Paste drops clips at the current playhead position.


Ripple Edit

Ripple Edit keeps everything in sync when you remove or move material — later clips slide to follow, instead of leaving a gap.

  • Ripple off (default): deleting a clip leaves an empty gap; moving a clip leaves the others where they are. Good for free-form arranging.
  • Ripple on: deleting a clip closes the gap by pulling later clips on the track earlier; edits ripple down the timeline so timing stays continuous.

Turn it on with the signpost button in the timeline toolbar.
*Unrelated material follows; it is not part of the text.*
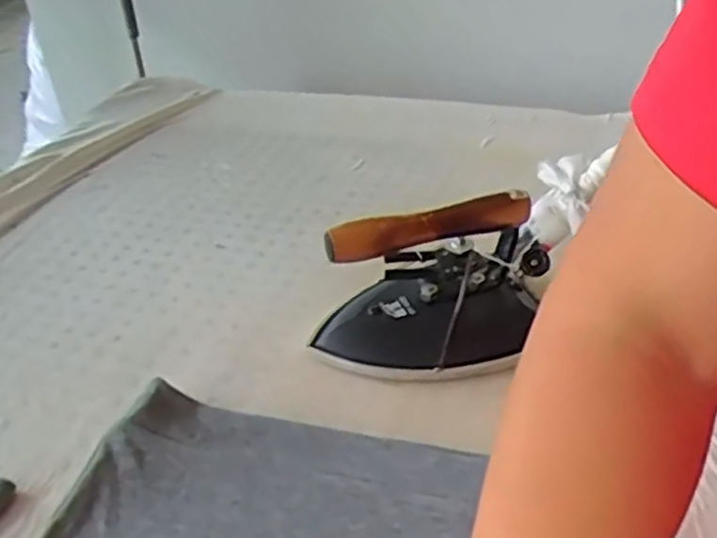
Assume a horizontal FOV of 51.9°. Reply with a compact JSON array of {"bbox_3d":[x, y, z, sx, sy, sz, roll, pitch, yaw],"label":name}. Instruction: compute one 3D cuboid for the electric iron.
[{"bbox_3d":[0.060,0.011,0.603,0.197,0.114,0.103,-10,35,-6],"label":"electric iron"}]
Ripple is ideal for editing spoken word, podcasts, and any arrangement where removing a section should tighten everything that follows.

Note: Watch the ripple indicator before deleting — with ripple on, a delete shifts the rest of the track, which is exactly what you want for tightening, but a surprise if you forgot it was enabled.


Snap and zoom

  • Snap locks edits to the bar/beat grid derived from your tempo and meter — toggle it for precise musical edits vs. free placement.
  • Zoom in/out with the toolbar buttons or ⌘+ / ⌘−; tap the zoom percentage to reset to 100%. Zoom in for sample-accurate edits, out for the big picture.
  • Follow Playhead auto-scrolls so the playhead stays visible during playback and recording. It pauses automatically if you scroll manually; toggle with F.

Automation

Automation lets a control (like volume or pan) change over time. On the timeline, open a track's automation lane to draw moves:

  • Use the Pencil tool (or the Pointer) to add and drag breakpoints that the value glides between.
  • Automation has playback modes (Read, Write, Touch, Latch) that decide whether moves are followed or recorded as you adjust the controls live — see Mixing.

The parameters you can automate are volume (fader), mute, pan, and each aux send level.


Undo / Redo

Every edit is undoable. Undo is ⌘Z, Redo is ⇧⌘Z; both are also in the main menu () and clip context menus. Edit fearlessly.